Activity. If a line in the data has the string "Figure", please show it.

Data provided.
---

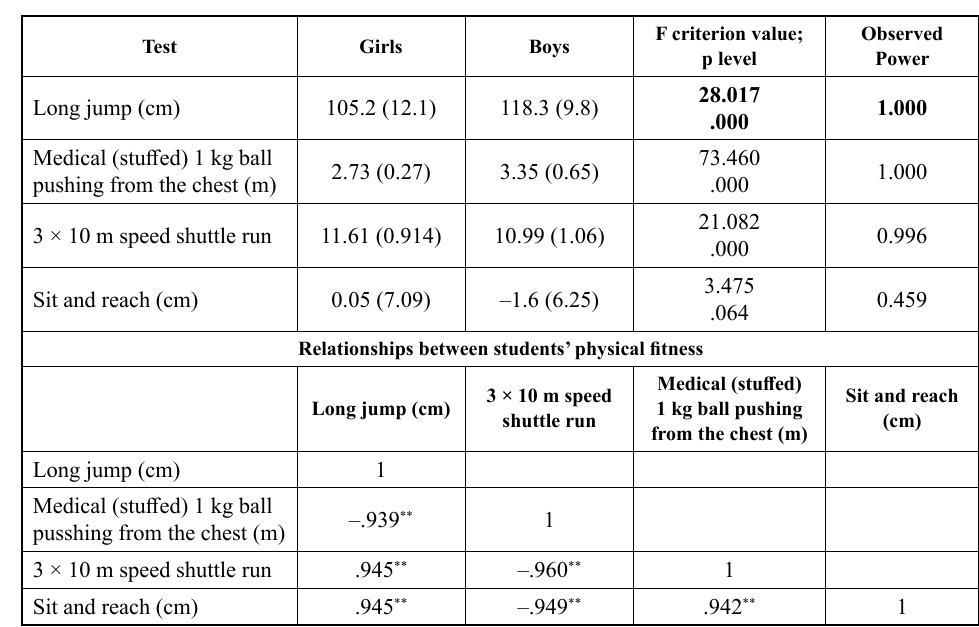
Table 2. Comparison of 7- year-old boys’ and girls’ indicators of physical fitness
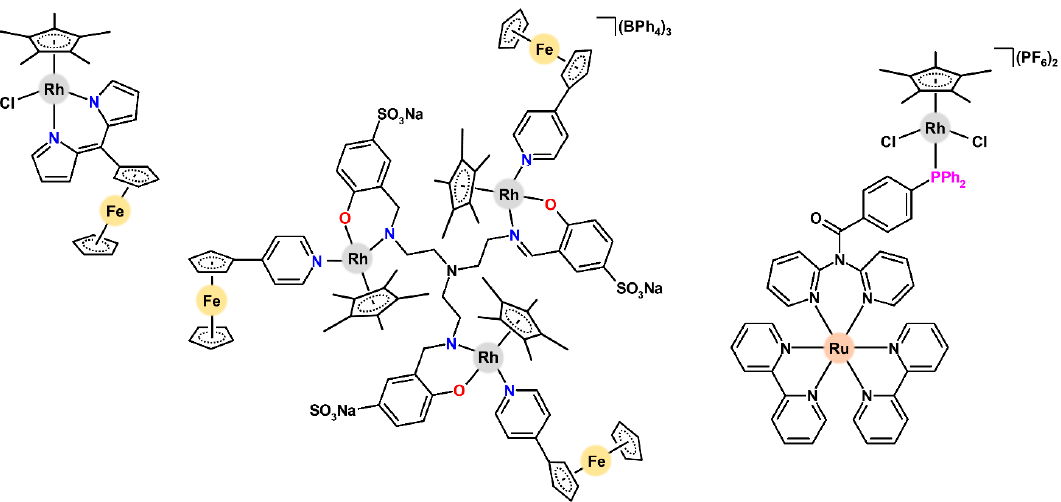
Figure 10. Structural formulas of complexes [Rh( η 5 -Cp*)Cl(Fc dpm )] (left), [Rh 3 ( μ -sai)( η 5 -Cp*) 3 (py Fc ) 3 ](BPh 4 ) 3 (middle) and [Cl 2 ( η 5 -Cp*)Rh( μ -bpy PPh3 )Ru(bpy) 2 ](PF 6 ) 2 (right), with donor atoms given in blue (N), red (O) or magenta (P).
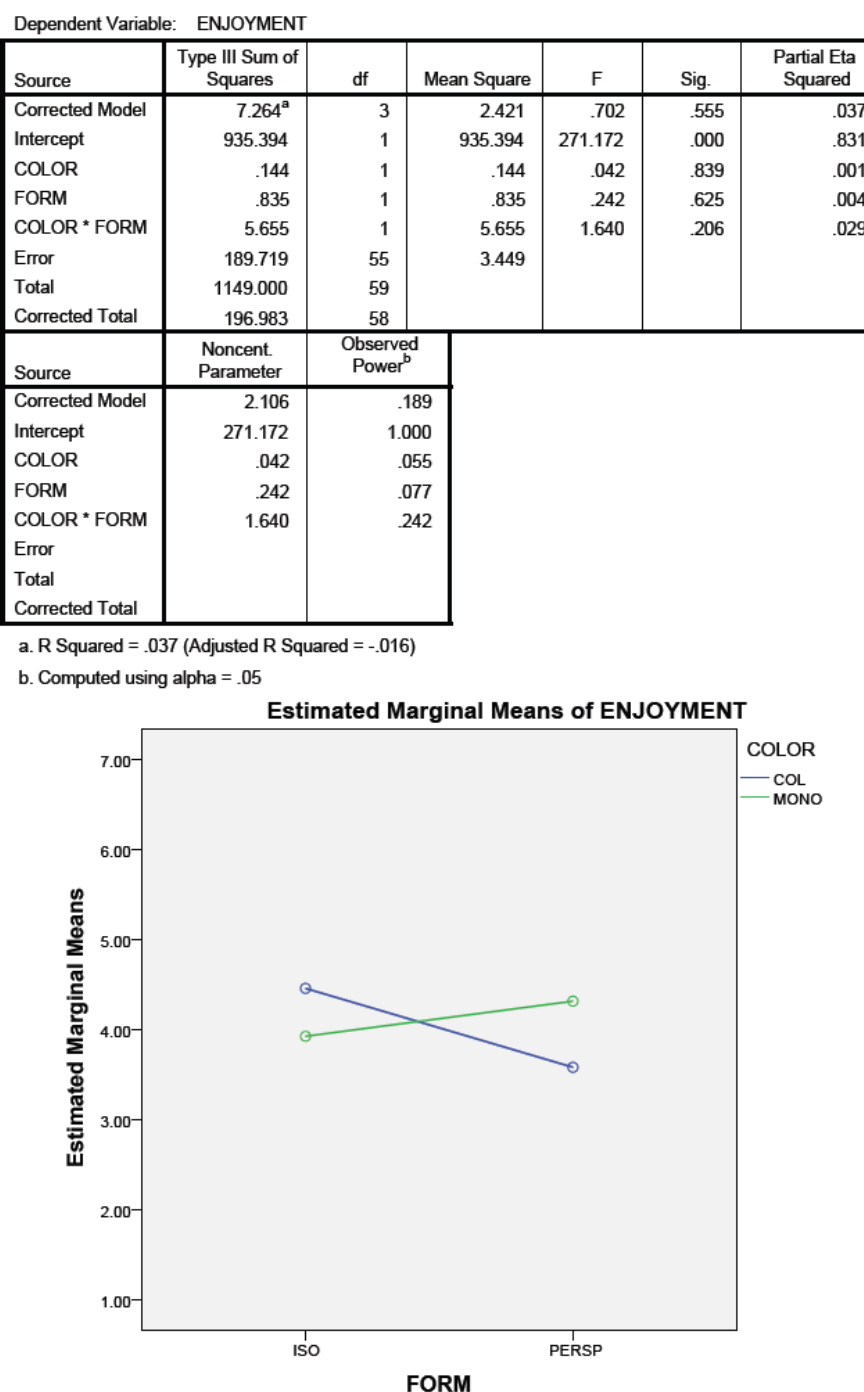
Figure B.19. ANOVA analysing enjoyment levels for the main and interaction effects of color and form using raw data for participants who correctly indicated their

---

Result.
Figure 10. Structural formulas of complexes [Rh( η 5 -Cp*)Cl(Fc dpm )] (left), [Rh 3 ( μ -sai)( η 5 -Cp*) 3 (py Fc ) 3 ](BPh 4 ) 3 (middle) and [Cl 2 ( η 5 -Cp*)Rh( μ -bpy PPh3 )Ru(bpy) 2 ](PF 6 ) 2 (right), with donor atoms given in blue (N), red (O) or magenta (P).
Figure B.19. ANOVA analysing enjoyment levels for the main and interaction effects of color and form using raw data for participants who correctly indicated their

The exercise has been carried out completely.